### Page extract
[Start of Attachment]

# New to me Toro Powershift 824



## hanyoukimura (Oct 16, 2015)

Seasons Greetings everyone.

We haven't had much snow this winter, but I've been wanting something more beefy than the little Craftsman 522 We've had since new in 2006. Bless it's little heart, it always starts and runs, but between replacing the entire front housing, frequently having to fix the chintzy push mower style handlebars, and it's small size being overwhelmed by bigger storms, I wanted something more.

Came across a Toro Powershift 824 38540 on CL. Said it ran but threw the auger belt all the time. Went with a friend to take a look. It did start and run, but not great. Drive didn't engage either, but the machine was really solid, so I pulled the trigger for $100.

I had done little research beforehand what could cause a belt to come off, and bad impeller shaft bearing was one of the possible causes. I popped the belt cover off, and sure enough I could move the enter shaft around with my hand. The drive belt was on though, so I followed the cable and found that it had simply come off the bracket on the handlebars. Put them back on and tightened the nuts, cleaned the carburetor, replaced teh fuel line, and replaced the corroded and broken ignition switch terminals, and she fired right up!

[End of Attachment]

### Records from a collection

[Start of Attachment]

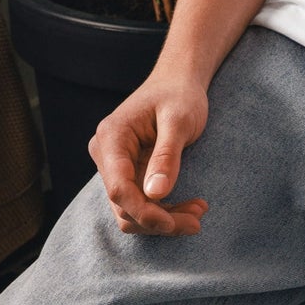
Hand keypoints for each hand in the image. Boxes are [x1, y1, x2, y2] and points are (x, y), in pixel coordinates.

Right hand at [87, 72, 211, 235]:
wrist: (178, 81)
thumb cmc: (180, 94)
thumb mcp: (179, 119)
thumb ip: (167, 155)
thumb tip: (155, 195)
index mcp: (111, 137)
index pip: (118, 188)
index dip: (143, 211)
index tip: (173, 223)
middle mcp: (105, 154)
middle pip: (123, 205)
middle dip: (159, 220)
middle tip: (198, 220)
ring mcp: (114, 166)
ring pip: (131, 210)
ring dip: (164, 219)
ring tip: (199, 213)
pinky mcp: (128, 174)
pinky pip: (140, 203)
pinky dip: (163, 211)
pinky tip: (190, 208)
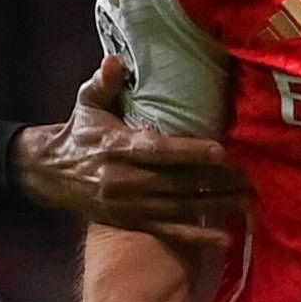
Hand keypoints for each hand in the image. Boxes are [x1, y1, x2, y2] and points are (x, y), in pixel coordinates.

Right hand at [9, 57, 244, 246]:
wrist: (50, 174)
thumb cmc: (79, 133)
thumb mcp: (86, 104)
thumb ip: (103, 83)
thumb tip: (114, 62)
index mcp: (117, 149)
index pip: (160, 151)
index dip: (191, 153)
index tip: (222, 151)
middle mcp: (124, 181)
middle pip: (178, 182)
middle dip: (217, 181)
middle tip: (250, 177)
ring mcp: (129, 205)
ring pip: (180, 207)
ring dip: (216, 206)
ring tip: (248, 202)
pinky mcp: (131, 222)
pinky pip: (169, 231)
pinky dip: (197, 237)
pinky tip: (224, 239)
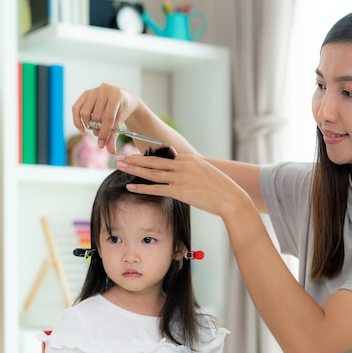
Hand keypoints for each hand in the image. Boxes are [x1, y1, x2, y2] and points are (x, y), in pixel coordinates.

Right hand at [72, 83, 139, 153]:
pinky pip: (76, 109)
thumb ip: (114, 136)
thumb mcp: (121, 122)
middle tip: (101, 133)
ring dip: (88, 125)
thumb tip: (110, 151)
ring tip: (95, 128)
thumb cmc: (123, 110)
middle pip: (96, 116)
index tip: (102, 144)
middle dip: (98, 129)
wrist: (123, 99)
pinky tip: (82, 129)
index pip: (108, 117)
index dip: (104, 133)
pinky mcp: (85, 93)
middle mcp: (104, 90)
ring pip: (85, 113)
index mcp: (116, 95)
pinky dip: (77, 121)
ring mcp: (93, 90)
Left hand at [114, 153, 251, 218]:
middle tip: (121, 157)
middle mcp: (182, 165)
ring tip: (121, 167)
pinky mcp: (179, 191)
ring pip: (151, 172)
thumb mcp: (205, 171)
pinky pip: (156, 189)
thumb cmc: (221, 188)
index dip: (148, 156)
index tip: (136, 156)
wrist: (230, 197)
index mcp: (188, 158)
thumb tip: (183, 172)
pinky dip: (142, 188)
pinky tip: (131, 187)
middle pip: (153, 161)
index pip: (164, 155)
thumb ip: (192, 169)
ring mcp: (180, 177)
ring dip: (134, 170)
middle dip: (135, 159)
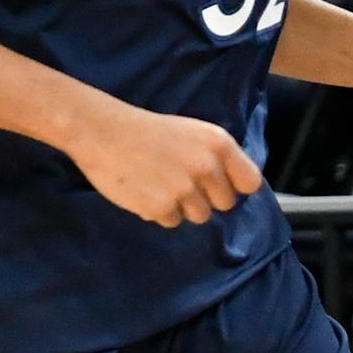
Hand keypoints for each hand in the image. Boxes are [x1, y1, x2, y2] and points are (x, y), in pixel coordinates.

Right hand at [66, 99, 262, 227]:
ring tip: (159, 184)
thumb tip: (231, 187)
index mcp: (218, 144)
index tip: (219, 185)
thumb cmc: (147, 131)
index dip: (235, 186)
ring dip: (182, 206)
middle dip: (206, 198)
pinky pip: (172, 221)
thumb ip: (214, 157)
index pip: (250, 182)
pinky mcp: (161, 207)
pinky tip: (144, 190)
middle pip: (225, 204)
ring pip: (199, 216)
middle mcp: (207, 167)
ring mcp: (184, 189)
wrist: (103, 132)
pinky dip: (159, 211)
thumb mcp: (191, 133)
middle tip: (181, 182)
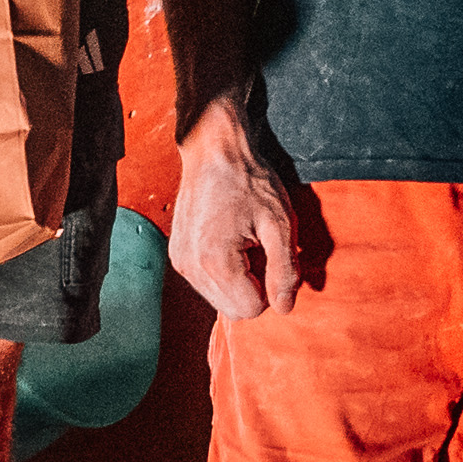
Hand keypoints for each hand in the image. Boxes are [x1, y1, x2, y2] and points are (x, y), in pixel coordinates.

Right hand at [168, 94, 306, 319]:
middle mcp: (191, 266)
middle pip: (233, 310)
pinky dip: (222, 274)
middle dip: (254, 289)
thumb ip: (285, 270)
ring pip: (219, 300)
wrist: (213, 151)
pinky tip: (228, 242)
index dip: (270, 288)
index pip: (251, 309)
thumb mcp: (279, 224)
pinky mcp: (177, 255)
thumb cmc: (250, 181)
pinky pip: (205, 284)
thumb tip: (285, 308)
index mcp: (217, 261)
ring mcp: (180, 261)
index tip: (269, 255)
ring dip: (238, 283)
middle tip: (259, 250)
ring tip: (244, 244)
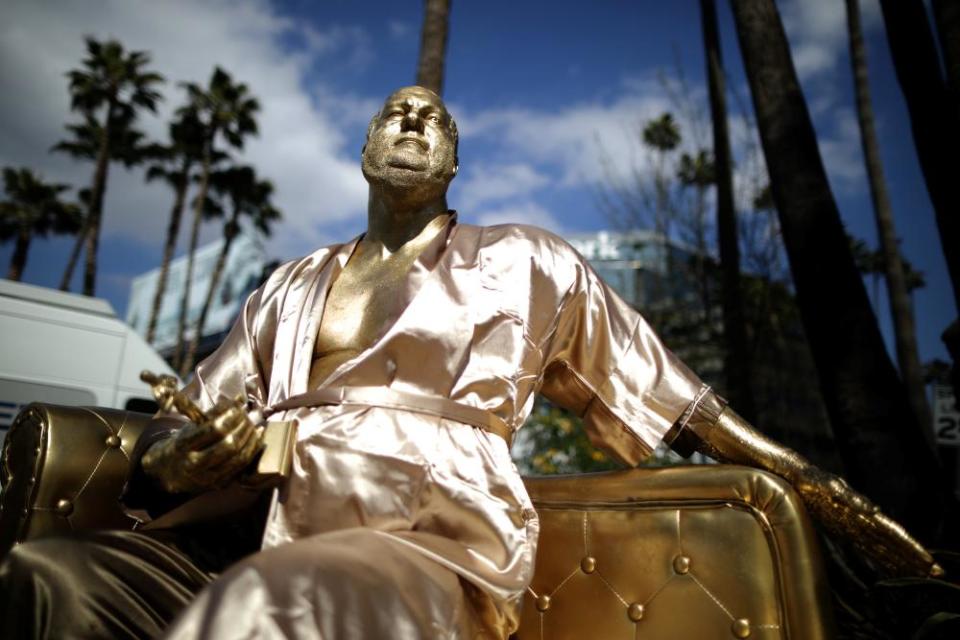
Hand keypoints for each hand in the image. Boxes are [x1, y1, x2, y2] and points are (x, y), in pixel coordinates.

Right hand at [142, 395, 263, 493]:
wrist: (171, 473)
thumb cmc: (184, 443)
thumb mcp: (191, 426)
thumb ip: (214, 413)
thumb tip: (238, 400)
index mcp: (184, 445)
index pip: (214, 430)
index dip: (230, 417)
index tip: (238, 407)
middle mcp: (194, 464)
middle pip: (228, 445)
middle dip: (243, 428)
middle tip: (248, 416)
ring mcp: (208, 478)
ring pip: (238, 458)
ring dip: (250, 438)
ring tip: (254, 425)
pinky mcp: (219, 484)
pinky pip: (242, 467)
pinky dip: (252, 450)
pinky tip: (257, 438)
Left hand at [793, 465, 942, 577]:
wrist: (797, 477)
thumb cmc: (815, 481)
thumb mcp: (831, 488)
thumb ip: (850, 499)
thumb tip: (872, 511)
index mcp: (862, 512)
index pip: (892, 534)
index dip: (910, 547)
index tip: (928, 562)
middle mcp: (863, 521)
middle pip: (893, 542)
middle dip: (913, 556)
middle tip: (936, 572)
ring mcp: (856, 525)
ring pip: (884, 546)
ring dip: (902, 559)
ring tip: (923, 573)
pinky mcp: (846, 529)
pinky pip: (869, 547)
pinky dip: (883, 558)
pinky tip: (894, 568)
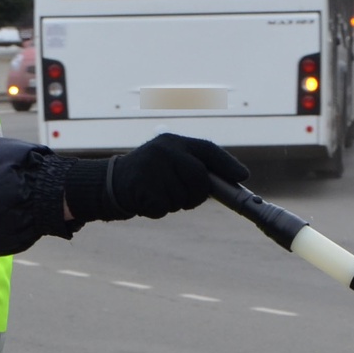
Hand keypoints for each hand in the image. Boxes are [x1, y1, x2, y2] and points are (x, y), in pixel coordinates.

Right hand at [69, 135, 249, 219]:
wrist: (110, 183)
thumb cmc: (150, 176)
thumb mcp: (171, 162)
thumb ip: (196, 167)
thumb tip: (235, 179)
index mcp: (173, 141)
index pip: (207, 149)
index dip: (227, 164)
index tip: (243, 176)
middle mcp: (164, 150)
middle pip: (199, 179)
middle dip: (197, 195)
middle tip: (185, 198)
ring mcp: (152, 167)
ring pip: (182, 198)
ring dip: (173, 204)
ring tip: (157, 194)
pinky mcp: (142, 186)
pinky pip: (163, 208)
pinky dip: (157, 211)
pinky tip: (146, 201)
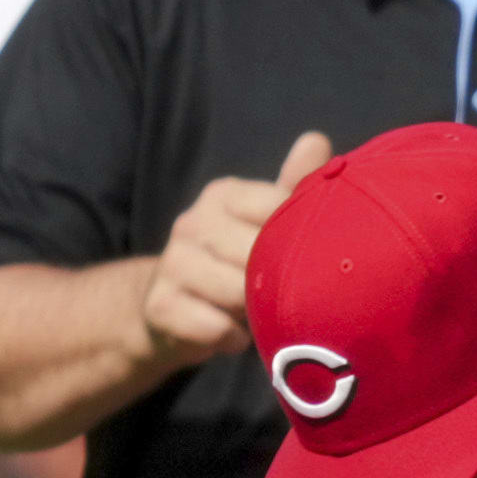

[End of Attachment]

### Exercise instructions
1 - In the post about the Toro Powershift 824, how much did the buyer pay for the snowblower?
2 - Please continue the forum post about the Toro Powershift 824 snowblower from the point where it stops.

### Per-task outputs
1 - $100

2 -
Next was the bearing. I disassembly was pretty straight forward for a repair I've never attempted. Cheap air hammer makes a world of difference for getting the pulley off. I'm so impressed with the condition of t his 1995 machine. There's barely any surface rust on the sheet metal (which is nice and robust, there's no flex is in this machine), many of the bolts still had at least some of their zinc coating, and there was no rust on the impeller shaft.






























But this is better:




















I would say that the only tricky bit is the four bolts that hold each side of the augers to the housing. The barrel design makes getting at them tricky. There's access holes but they are fairly small. Getting the bolts off was easy enough, but getting the nuts back on was more of a challenge. To my delight, everything went back together though and works! Today I changed the oil and spark plug. I'm planning to touch up the paint come Spring, but for now I'm thinking of applying fluid film to the impeller housing (looks like it scrapped the paint off the bottom from making contact due to the bad bearing).

I cannot wait to try this machine out. I think I've got the carburetor tuned well. It takes a bit longer than the newer Tecumseh on the Craftsman to idle smoothly, but it does once warmed up, at least the couple times I've run it. The (working) PowerShift feature is an novel idea, I wonder how effective it is? It has electric start as well which also works, and reverse! Such fanciness! 






















I have a couple questions.

Speaking of reverse, I seem to have to hold the gear selector while pressing the handle for it to work, if I let go of the gear selector it goes back to the middle position and stops. Is that normal?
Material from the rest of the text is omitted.